Keeping the garden while building the affordable housing on Hudson St., which can accommodate more units, is a “win-win,” Benepe said.
Housing advocates, however, point to other nearby green spaces, notably DeSalvio Playground and Sara D. Roosevelt Park, arguing that the neighborhood doesn’t lack for open space. But Benepe said it’s apples and oranges.
“DeSalvio is a miniscule park that’s already overburdened by use,” he said. “It really has no grass at all. It’s a sheet of asphalt. Sara Roosevelt Park also has mostly asphalt, and there’s very little that’s natural. You’ve got the community garden and trees and seating areas. But otherwise, it’s basketball courts and soccer fields. It doesn’t offer the oasis that Elizabeth St. Garden is.”
On the other hand, Benepe said, “Elizabeth St. Garden is sort of like a natural space in the city. It’s in a relatively quiet stretch of the block, it lends itself to that feeling.”
He added that while the East Village benefits from an “abundance” of community gardens, this unfortunately isn’t the case in Little Italy and neighborhoods to the west, where there is a dearth of community gardens.
Meanwhile, staking out yet a different position, Gale Brewer, the Manhattan Borough President, in a statement to The Villager last week, said she thinks the future of the garden site doesn’t have to be an either-or situation.
“Gardens and open space versus affordable housing is a false choice — if we’re careful and smart we can have both,” Brewer said. “This site is large enough to accommodate both new affordable housing and significant green space for the community. If we work together, we can strike a balance and get this right.”
But Benepe strongly disagreed that both uses could co-exist at the site.
“No, I don’t think that’s the case,” he said. “It’s a very small site. You’d be shortchanging either one. I think the site is barely large enough for housing. You might be able to have a little sitting area. You would use up most of the site for housing and leave behind a little cul de sac.”
On a recent visit to the garden, Benepe again saw just how much people were enjoying it.
“I often go out bike riding,” he said. “I stopped by. There had just been a concert. It was full of people, kids running around. It’s transformational. You can hear birds. There are butterflies. If it’s filled with housing, it’ll be hotter and you won’t have trees to clean the air.
“So my hope is they’ll take advantage of the opportunity to create more housing on a different site,” he said, “and also create a park in a community that is basically underserved by parks.”

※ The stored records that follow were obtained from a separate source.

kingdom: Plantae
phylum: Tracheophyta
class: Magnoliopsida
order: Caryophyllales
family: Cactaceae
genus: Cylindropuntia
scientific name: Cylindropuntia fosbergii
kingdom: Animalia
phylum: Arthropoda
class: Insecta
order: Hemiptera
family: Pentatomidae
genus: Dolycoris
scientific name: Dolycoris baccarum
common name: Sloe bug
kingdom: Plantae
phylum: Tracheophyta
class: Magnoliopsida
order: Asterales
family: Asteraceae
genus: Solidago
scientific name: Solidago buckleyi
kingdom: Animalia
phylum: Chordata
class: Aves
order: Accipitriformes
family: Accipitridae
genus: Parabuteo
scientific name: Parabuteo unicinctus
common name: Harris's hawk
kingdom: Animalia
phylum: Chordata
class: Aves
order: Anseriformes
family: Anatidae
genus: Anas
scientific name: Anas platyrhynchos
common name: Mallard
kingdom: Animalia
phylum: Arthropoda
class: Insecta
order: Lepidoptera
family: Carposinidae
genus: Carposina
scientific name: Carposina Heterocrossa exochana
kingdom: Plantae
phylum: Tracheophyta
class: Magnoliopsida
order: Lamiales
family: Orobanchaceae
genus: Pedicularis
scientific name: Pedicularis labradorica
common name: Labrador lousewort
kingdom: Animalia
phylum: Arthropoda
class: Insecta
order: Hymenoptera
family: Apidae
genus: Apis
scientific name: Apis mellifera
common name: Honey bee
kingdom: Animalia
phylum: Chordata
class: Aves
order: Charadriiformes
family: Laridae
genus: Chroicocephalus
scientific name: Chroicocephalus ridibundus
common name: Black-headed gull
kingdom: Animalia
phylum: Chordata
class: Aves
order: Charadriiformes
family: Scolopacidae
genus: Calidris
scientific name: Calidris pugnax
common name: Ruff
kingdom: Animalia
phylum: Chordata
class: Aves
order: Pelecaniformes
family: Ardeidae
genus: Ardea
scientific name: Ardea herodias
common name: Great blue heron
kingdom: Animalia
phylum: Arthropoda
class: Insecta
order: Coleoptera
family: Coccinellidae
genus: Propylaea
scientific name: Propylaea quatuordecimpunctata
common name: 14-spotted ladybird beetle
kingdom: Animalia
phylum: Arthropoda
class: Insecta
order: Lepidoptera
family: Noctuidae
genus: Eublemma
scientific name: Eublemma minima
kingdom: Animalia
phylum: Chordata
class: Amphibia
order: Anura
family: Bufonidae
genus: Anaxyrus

As for whether his position puts him at odds with Bloomberg, his former boss, under whom the housing plan was hatched out of the public eye as part of an add-on to the Seward Park Urban Renewal Area development, he called it a “non-issue.” For starters, Benepe said, the subject wasn’t even on his radar when he was parks commissioner: It was only about two months before he left the administration that local residents even discovered that Elizabeth St. Garden was, in fact, city owned, and have since worked to turn it into a thriving public green space.
“The Bloomberg administration was very park friendly, and believed that you cannot have a good residential neighborhood without parks,” Benepe said, “and as a result, invested a lot in creating and improving and expanding parks.”
At any rate, he said, “It’s three years later. He’s not mayor. I’m not parks commissioner.”
And this is how Adrian Benepe — a committed, lifelong city parks advocate, now national leader on parks — feels about it.